Here’s a typical day at many hospitals: In the boardroom, the executive team considers how to bring in more patients because the insurers are squeezing prices and competitors are ramping up advertising. On the hospital floor, physicians and nurses rush from procedure to procedure, seemingly without enough hours in their day. Meanwhile, patients sit in the waiting room, growing frustrated (and those calling the hospital sit on hold), even as exam rooms are empty and multimillion-dollar equipment sits idle. What’s going on here?
The issue has to do with the utilization of clinicians, staff, and assets—a problem that’s only going to get worse. Aging populations, the rising incidence of chronic disease, and healthcare reform are leading to a growing demand for care, particularly specialty healthcare such as obstetrics and gynecology, pediatrics, neurology, cardiology, and oncology. Although many of those treatments require inpatient stays, there is a real opportunity to deliver some aspects of specialty care via outpatient clinics and departments within hospitals. Yet in our experience, many such clinics are extremely inefficient in the way they deploy their staff and use their facilities to meet the demand for care. The influx of newly insured patients, combined with the projected shortage of newly qualified clinicians, will only compound this problem.
The solution, we believe, is for specialty outpatient care clinics and departments to better use their current facilities in order to improve access to care. More specifically, hospitals and health systems should apply the proven principles of industrial engineering, through four specific levers.

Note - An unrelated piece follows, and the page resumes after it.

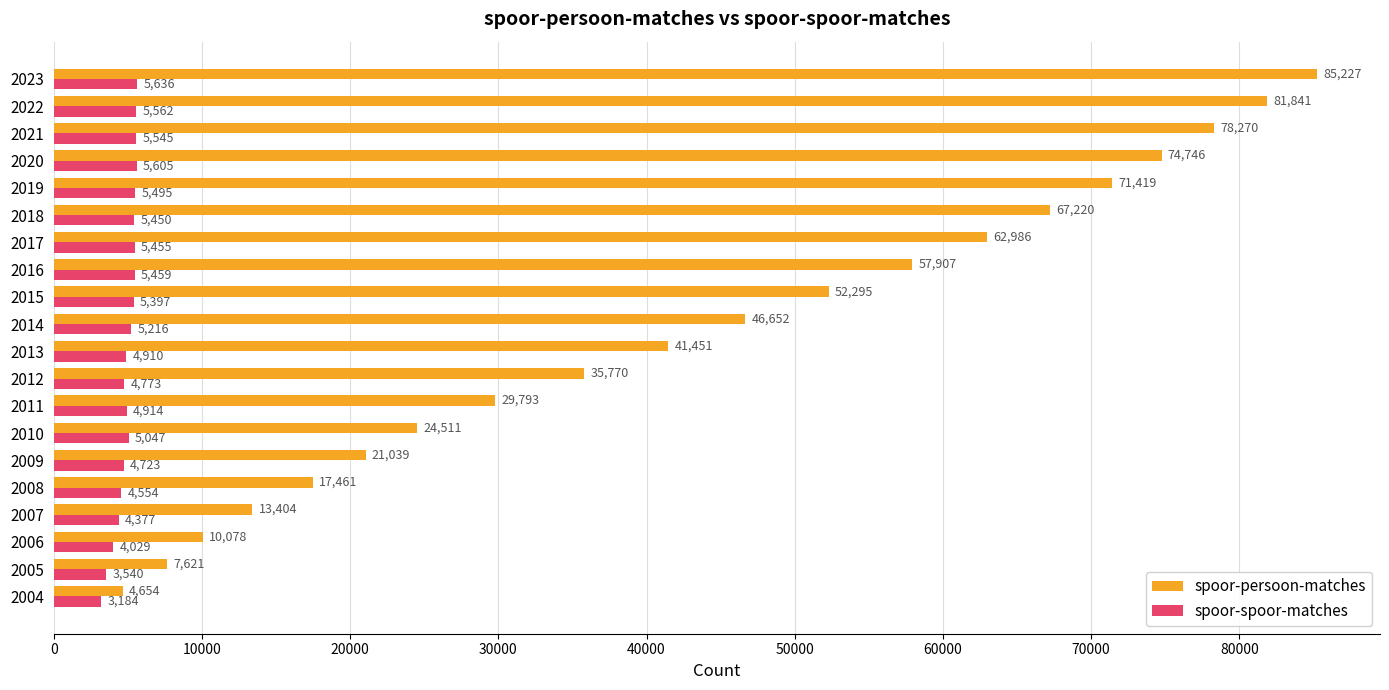

What is the sum of all spoor-persoon-matches values?

884345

1. Demand and operations planning. Many specialty outpatient clinics use some kind of demand planning, yet it is often ad hoc and infrequent (typically once or twice a year), and based on benchmark staffing ratios. This is a reactive approach, and akin to driving by looking only in the rearview mirror. Instead, clinics could implement more real-time tracking tools to continuously assess demand levels and better predict surges. Many administrators think they need to buy complex and expensive workforce management systems, but a basic spreadsheet program such as Excel is often good enough to realize the first set of improvements. In addition, clinics shouldn’t rely on external benchmarks or generic staffing ratios but instead develop these parameters based on clinic- or department-specific demand. The goal in this first step is to get a more accurate and up-to-date assessment of demand, on a daily or even hourly basis.
A metric that clinics can use to gauge their performance in demand and operations planning is the percentage of total payroll that is allocated to overtime, or to third-party agencies that provide short-term staff to fill in gaps. High levels in both—combined with periods of low staff utilization—may indicate that the facility is not matching supply to demand dynamically.
2. Talent management. Whereas the first lever looks at the volumes, the second looks at the nature of the services—namely, the current qualifications and training levels of clinic staff. Again, many facilities have some kind of talent management program in place, but it’s administered infrequently, and the responsibilities of team members at different levels tend to blur.
Using a more systematic approach will ensure that the clinic has the right people in the right roles, and that they’re performing at the top of their current qualification level and job description. A key component of managing talent is ongoing training and testing, including clinical refreshers, for staff at all levels. The goal should be to assign tasks according to the education level, expense, and revenue-generation potential of each team member. The result is not only a more efficient operation but a better experience for patients and staff.